Après avoir ramené de 5,25% à 2,25% son taux directeur en à peine sept mois, la Réserve fédérale américaine devra désormais contenir sa volonté de stimuler l'économie, même si celle-ci paraît encore très embourbée.

Après avoir ramené de 5,25% à 2,25% son taux directeur en à peine sept mois, la Réserve fédérale américaine devra désormais contenir sa volonté de stimuler l'économie, même si celle-ci paraît encore très embourbée.

Son comité de politique monétaire était déjà divisé le 18 mars quand une baisse de 75 centièmes avait été décrétée. Les gouverneurs Richard W. Fisher et Charles I. Plosser avaient voté contre la décision, la jugeant trop énergique.

Les deux hommes sont reconnus pour leur volonté de juguler l'inflation avant tout, laquelle voguait toujours à 4% en rythme annuel chez nos voisins, le mois dernier.

Depuis, le prix du baril de pétrole s'est à nouveau embrasé, poussant le gallon américain (3,79 litres) d'essence de plus en plus près des 4$.

En parallèle, l'emballement du prix des céréales en général gonfle la part du budget des ménages consacrée à la nourriture. Il leur reste moins d'argent pour consommer.

Confiance faible

Si on ajoute à cela que l'économie ne crée plus d'emplois, on ne s'étonnera guère que la confiance des Américains dans l'économie soit à son plus bas en 26 ans.

Bref, l'inflation qui devait s'estomper à mesure que l'économie ralentit, comme le veut la rhétorique classique, prend au contraire du galon, tout comme le point de vue de MM. Fisher et Plosser.

C'est un troisième choc pour l'économie américaine après la crise de l'habitation et l'étranglement du crédit.

Les baisses de taux radicales de la Fed avaient aussi pour objectif de briser l'embâcle qui assèche le crédit et étrangle le système financier américain. La Fed souhaitait aussi alléger le fardeau des ménages qui doivent renouveler leurs prêts hypothécaires.

De ce point de vue, les résultats sont pauvres.

Les institutions financières américaines se méfient toujours autant les unes des autres.
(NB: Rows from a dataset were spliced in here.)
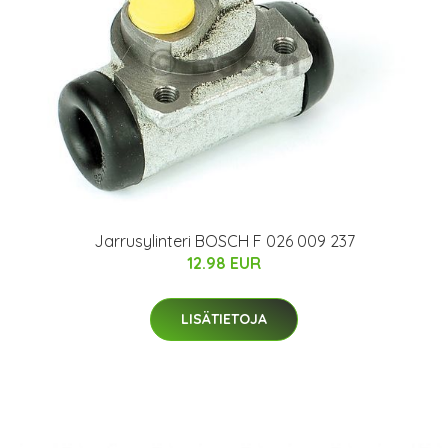
Jarrusylinteri BOSCH F 026 009 237
12.98 EUR
LISÄTIETOJA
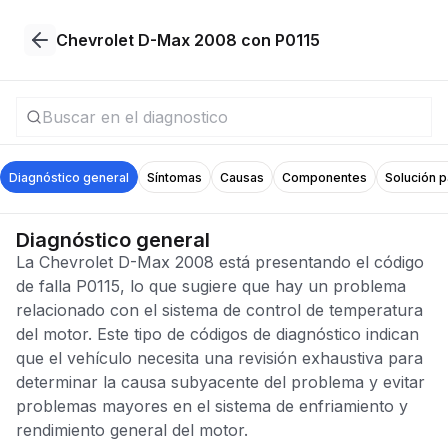
Chevrolet D-Max 2008 con P0115
Diagnóstico general
Síntomas
Causas
Componentes
Solución 
Diagnóstico general
La Chevrolet D-Max 2008 está presentando el código
de falla P0115, lo que sugiere que hay un problema
relacionado con el sistema de control de temperatura
del motor. Este tipo de códigos de diagnóstico indican
que el vehículo necesita una revisión exhaustiva para
determinar la causa subyacente del problema y evitar
problemas mayores en el sistema de enfriamiento y
rendimiento general del motor.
Elles ne refilent pas non plus à leurs clients les économies qu'elles devaient en principe réaliser dans leurs coûts d'emprunt.

Le sauvetage de Bear Stearns par JP Morgan, solidement épaulée par la Fed, qui absorbe près de 30 milliards de créances parfumées, aura marqué un tournant.

Les investisseurs savent désormais que la banque centrale ne laissera pas tomber un pilier du système financier.

Les banques ont aussi absorbé quelque 300 milliards de pertes liées à la titrisation de prêts hypothécaires de tout acabit.

Depuis le début du mois, elles parviennent enfin à financer à nouveau leurs opérations courantes. Mais à quel prix?

La semaine dernière, elles ont levé 43,3 milliards sur les marchés obligataires et des actions privilégiées.

Citigroup, la plus grande banque avec activités de dépôts aux États-Unis, a lancé une émission de 16 milliards US portant un taux d'intérêt de 8,4% pendant 10 ans. Merrill Lynch en a émis une de sept milliards à 8,625%.

Le présent dégel des liquidités enlève une épine au pied de la Fed, mais ce n'est pas demain la veille que le consommateur américain verra de nouveau des taux alléchants pour refinancer sa maison ou changer de voiture.

Vendredi, l'administration Bush a annoncé en grande pompe que les chèques promis aux ménages cet hiver pour relancer la consommation seront postés à compter de cette semaine.

Les économistes estiment que l'ampleur du programme équivaut à un point de pourcentage de croissance.

L'effet sera cependant de courte durée. Il sera dissipé dès l'automne.

Les prévisions

Cela laisse cependant un peu de temps aux autorités monétaires.

Voilà pourquoi, les marchés financiers parient sur l'annonce d'une baisse de 25 centièmes seulement du taux cible de financement à un jour, mercredi.

Un tiers des parieurs sur les marchés à terme de Chicago misent même sur une pause.

Les investisseurs sont devenus moins moroses par suite de la divulgation des bénéfices des entreprises au premier trimestre.

Les prophètes de malheur en ont pris pour leur grade, malgré quelques déceptions comme celle de General Electric.

Cela explique la performance assez bonne des indices boursiers en avril jusqu'ici, après trois mois orageux. La Fed dispose donc d'un peu de temps pour décider quel lièvre elle devra courir pour la suite des choses: la croissance anémique ou l'inflation rampante.